После формальностей приема отвели Богусловского в одиночную камеру. Захлопнулась обитая железом дверь, змеино протиснулся засов в проушины, мягко процокал ключ в замке, и сдавила тоска неуемная сердце краскома. С чего бы, казалось? И смерть видел в упор, порой наверняка зная о встречах с ней, а такого не приходилось испытывать. Поначалу Богусловский даже пытался подтрунивать над своей тоской, но она от этого не уменьшалась, а, напротив, подминала мысли, завладевала ими и в конце концов праздновала окончательную победу.
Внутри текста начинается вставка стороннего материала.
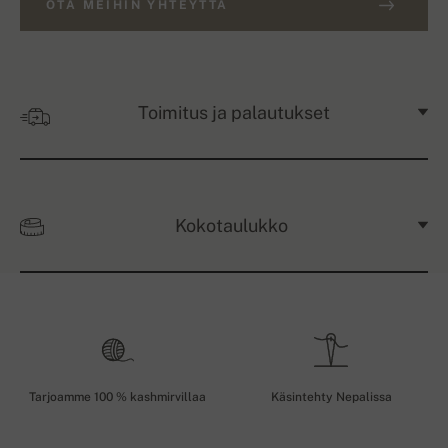
OTA MEIHIN YHTEYTTÄ
Toimitus ja palautukset
Kokotaulukko
Tarjoamme 100 % kashmirvillaa
Käsintehty Nepalissa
Машинально он теперь ходил взад и вперед, от окна до двери, вовсе не замечая ни грязности стен, ни совершенно запыленных стекол высокого окна в жесткой паутине ржавых прутьев, не ощущая тухлости воздуха, настоянного на пыли и грязи, — он, теперь только в полной мере осознавший свое положение, пытался понять, отчего такое могло случиться. Но думал он скорее не о себе, он вроде бы со стороны наблюдал свою жизнь, как обобщенную, сторонним взглядом оценивал поступки свои, искал хотя бы один из них, который мог бы вызвать недоверие к нему новой власти, но не находил. В мыслях он был не безгрешен, особенно когда нижние чины предложили ему командовать ими: прикидывал, взвешивал, приглядывался. Но он же — человек. Это и о нем сказано, что ищет человек, где лучше. А тут — судьба России на весах к тому же. О сомнениях тех, однако же, знал лишь он один. С отцом даже ими не делился. Терзался сомнениями и после штурма Зимнего, когда видел в Москве толпы безработных и длинные очереди за хлебом, когда был свидетелем разгула анархистской вольницы, с которой, ему представлялось, не в силах была совладать новая власть, и столь же страшного разгула контрреволюции, — он сомневался в силе новой власти, служению которой себя посвятил, но сомнения те не препятствовали ему поступать так, как требовал от него долг патриота.